Crypt (Gr. κρύπτη, a concealed place; Lat. crypta; Fr. crypte).
I. Among the ancient Greeks and Romans a crypt was primarily a long, narrow gallery, above the level of the ground, surrounding a court-yard, and having walls on both of its sides, with windows in the wall facing the court. These crypts had often a portico lining them or running between them and the open court. They served as a place of promenade during the hot or wet weather, and were finally so extensively used that they were even built for the officers near the Praetorian camps in Rome. Crypts similar in construction and location were built for storing wines, vegetables, and other articles, like the modern subterranean cellar. When all the windows were closed they were dark and cool, and hence the word was applied even by the ancients to any dark and long chamber or passage, as the dark stables where horses were kept under the amphi-theater, the cloaca maxima at Rome, the tunnel at Naples, and to a grotto where Quartilla offered sacrifice.
II. The word crypt was applied by the early Christians to those subterranean burial-places which were afterwards called Catacombs (q.v.). The term was later limited to the larger chambers in the Catacombs where one or more martyrs were buried. These crypts were larger than the other rooms in the Catacombs, and were often ornamented, and devoted to divine worship. For this purpose they were double, one part serving for the men and the other for the women, with small antechambers for the catechumens. Some of these crypts had openings into the fields above.

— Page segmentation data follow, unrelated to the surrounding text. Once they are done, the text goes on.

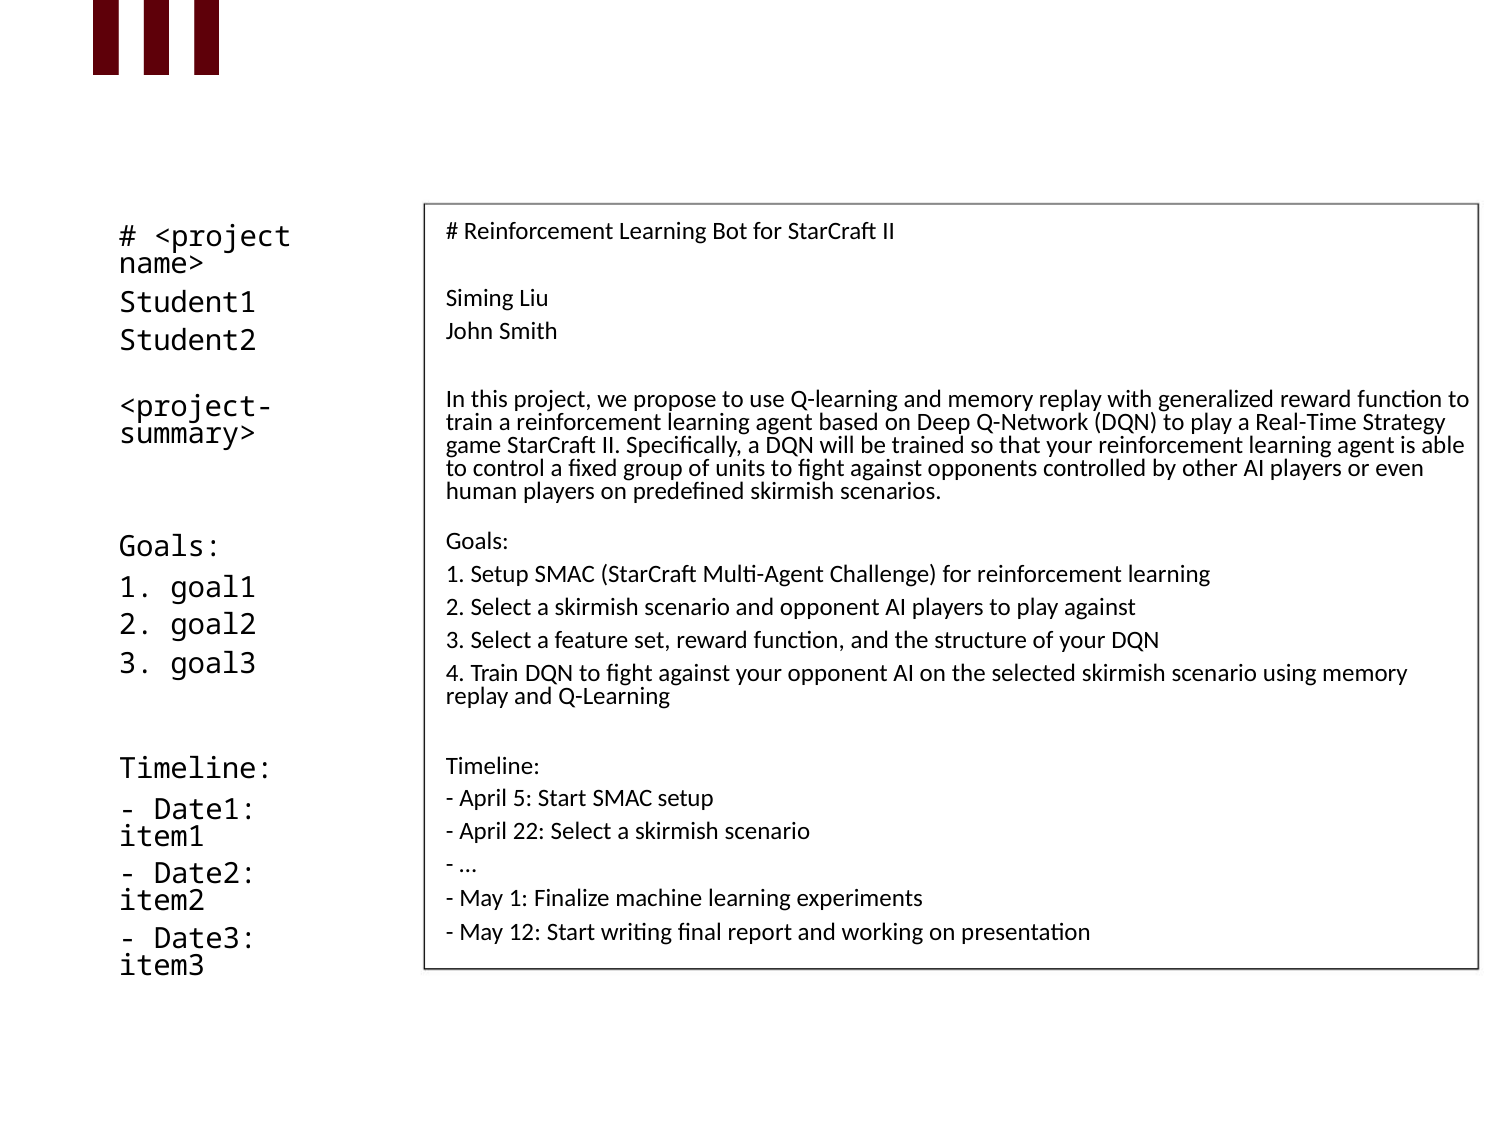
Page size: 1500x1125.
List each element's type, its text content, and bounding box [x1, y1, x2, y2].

text_box Student1 Student2 [118, 291, 271, 357]
picture [93, 0, 219, 75]
text_box Timeline: [118, 757, 285, 785]
text_box Siming Liu John Smith [445, 288, 616, 345]
text_box In this project, we propose to use Q-learning and memory replay with generalized reward function to train a reinforcement learning agent based on Deep Q-Network (DQN) to play a Real-Time Strategy game StarCraft II. Specifically, a DQN will be trained so that your reinforcement learning agent is able to control a fixed group of units to fight against opponents controlled by other AI players or even human players on predefined skirmish scenarios. [445, 389, 1487, 505]
text_box - Date1: item1 - Date2: item2 - Date3: item3 [118, 798, 352, 982]
text_box - May 1: Finalize machine learning experiments - May 12: Start writing final report and working on presentation [445, 888, 1306, 946]
text_box 1. goal1 2. goal2 3. goal3 [118, 576, 269, 680]
text_box # Reinforcement Learning Bot for StarCraft II [445, 221, 947, 246]
text_box - April 5: Start SMAC setup - April 22: Select a skirmish scenario - … [445, 788, 1152, 878]
text_box <project-summary> [119, 395, 399, 450]
text_box 1. Setup SMAC (StarCraft Multi-Agent Challenge) for reinforcement learning 2. Select a skirmish scenario and opponent AI players to play against 3. Select a feature set, reward function, and the structure of your DQN 4. Train DQN to fight against your opponent AI on the selected skirmish scenario using memory replay and Q-Learning [445, 564, 1440, 710]
text_box Goals: [445, 531, 535, 555]
text_box [12, 159, 1500, 1062]
text_box Goals: [119, 535, 243, 563]
text_box Timeline: [445, 756, 563, 780]
text_box # <project name> [118, 225, 380, 280]
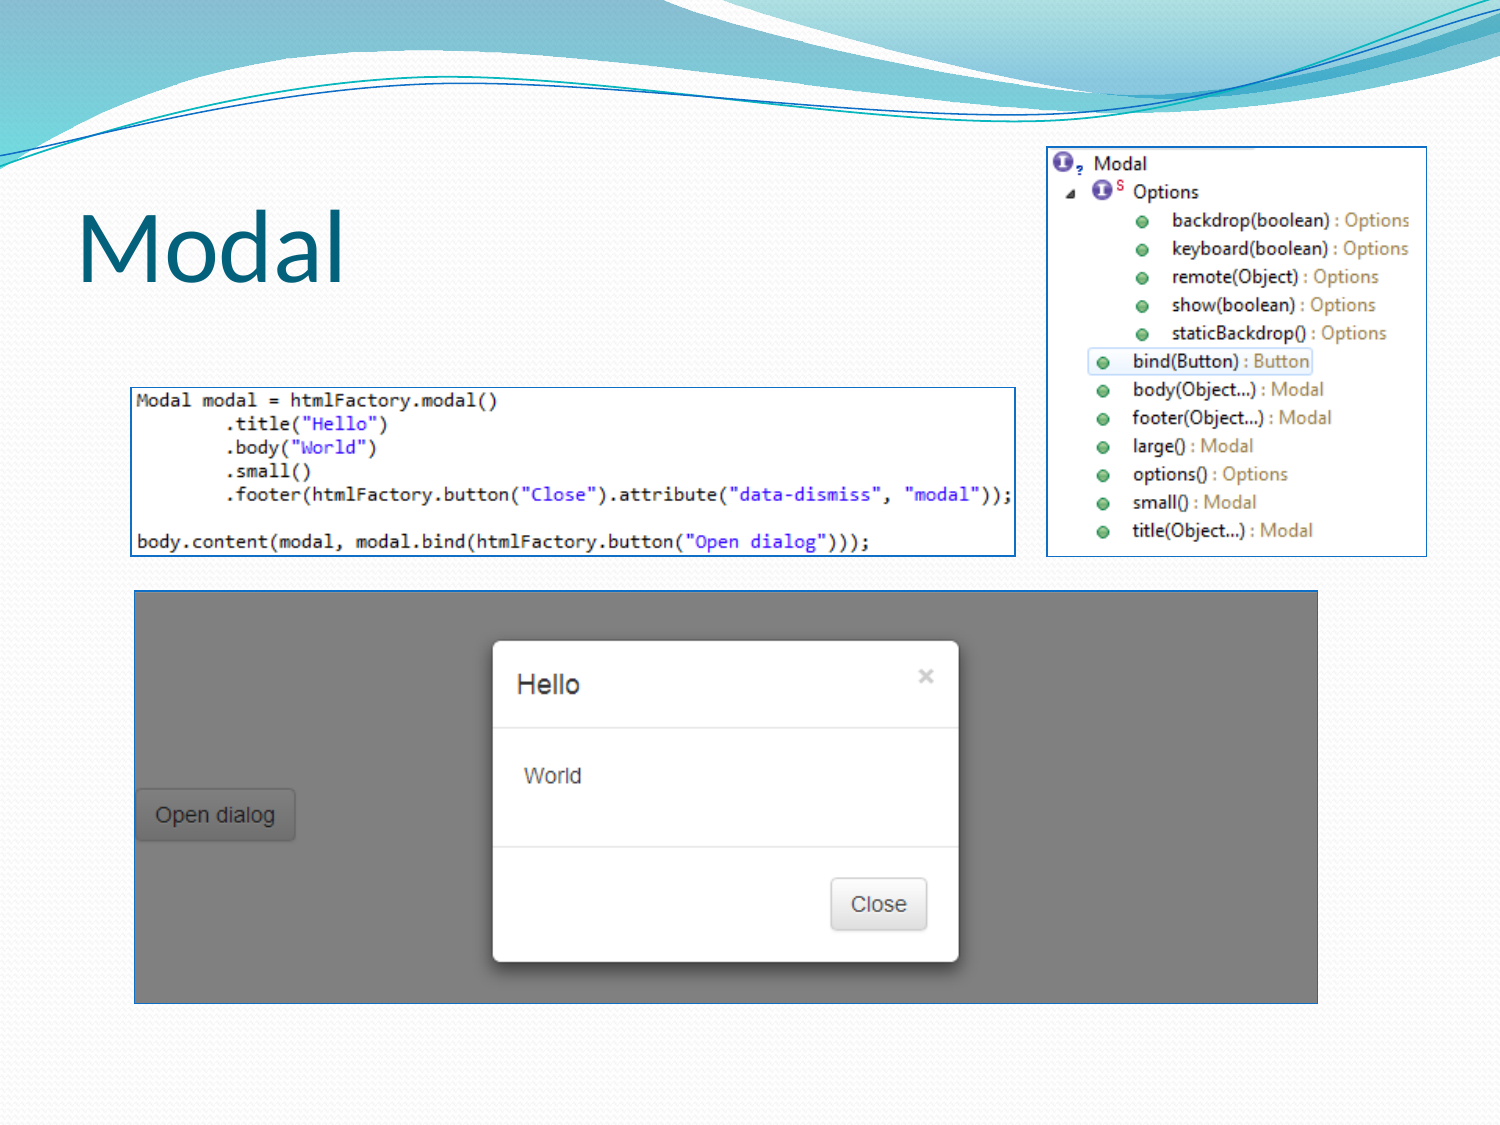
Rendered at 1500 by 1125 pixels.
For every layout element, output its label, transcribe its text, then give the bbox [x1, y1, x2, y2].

picture [131, 388, 1015, 556]
title Modal [75, 115, 1425, 303]
picture [135, 591, 1317, 1004]
picture [1047, 147, 1427, 556]
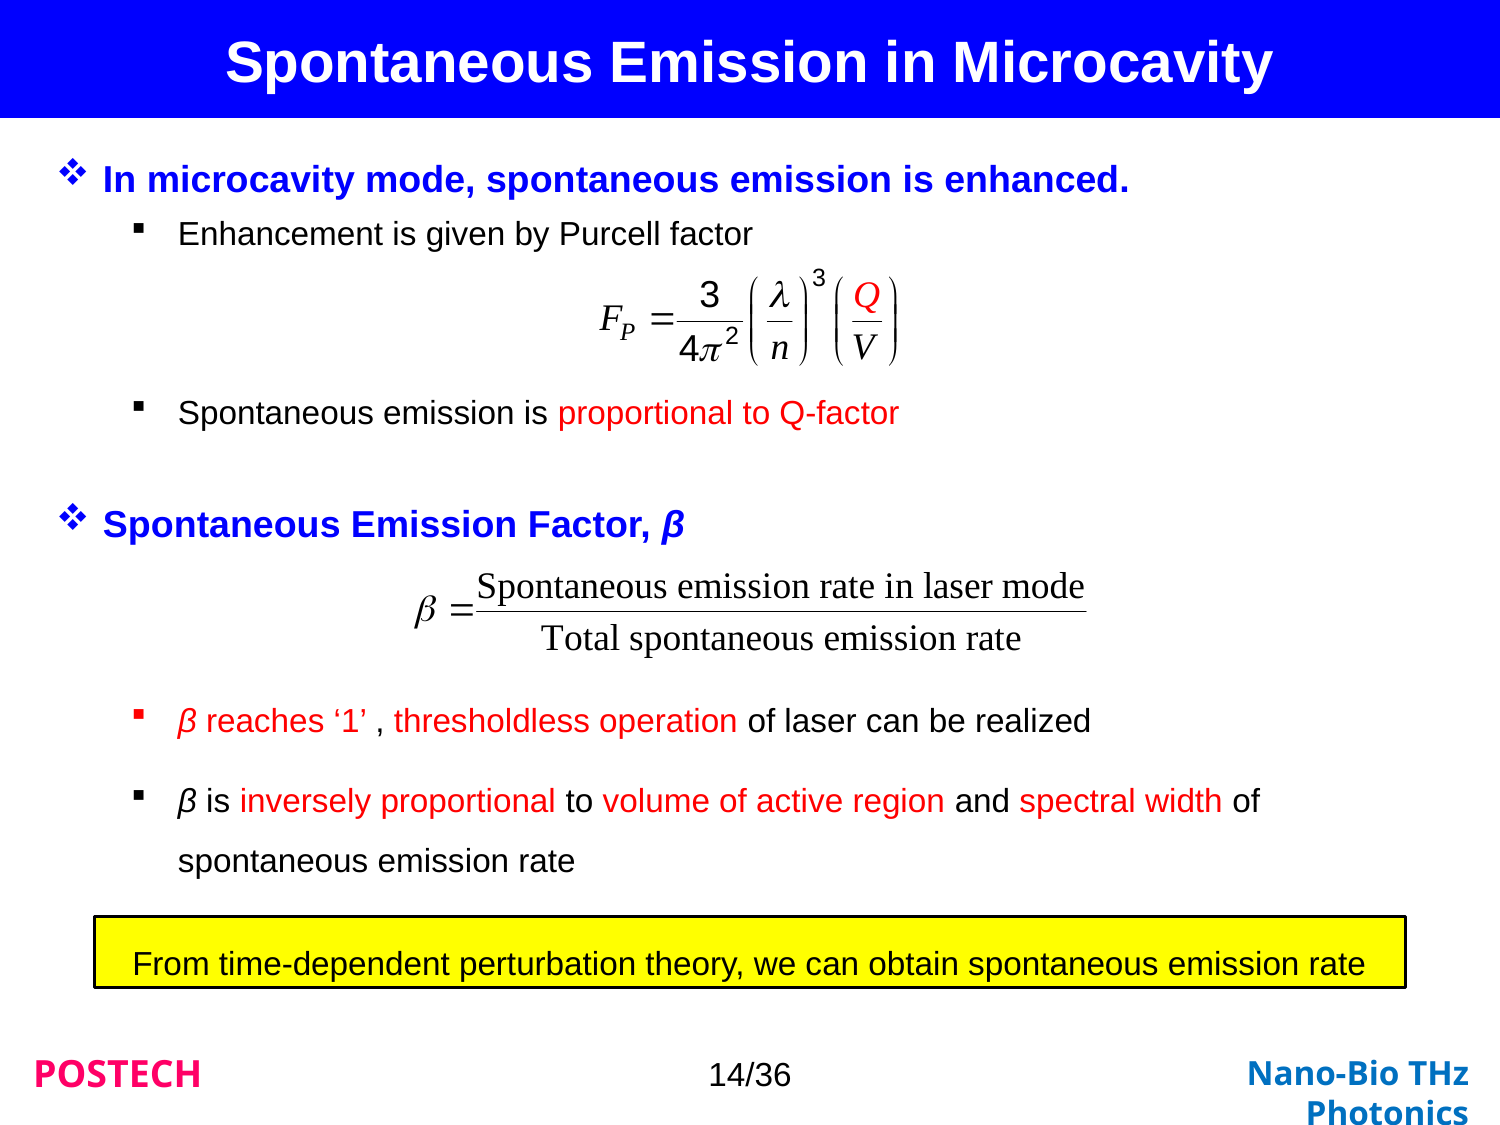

III. When persecution ceased, and Christians built church edifices above ground, the custom was adopted of placing the remains of martyrs — later of archbishop, bishops, abbots, and other high church officials — in crypts under the intersection of the cross in the plan of the church. In the Basilican period of architecture these crypts were often called by the name confessio. In. the Romanesque period the name crypt was resumed. In the churches of this period, the crypt extended under the high altar and back under the entire choir or apsis, sometimes even including the space under the transept. This crypt formed almost a separate church, and caused the floor above it of the main body of the church to be raised higher than that of the nave, to which the audience had access. Churches founded in the latter part of the Romanesque period, and thereafter, had no crypts. The reason of their disappearance from church architecture is not well understood. — Liibke, Geschichte der Architektur; Rich, Dictionary of Greek and Roman Antiquities.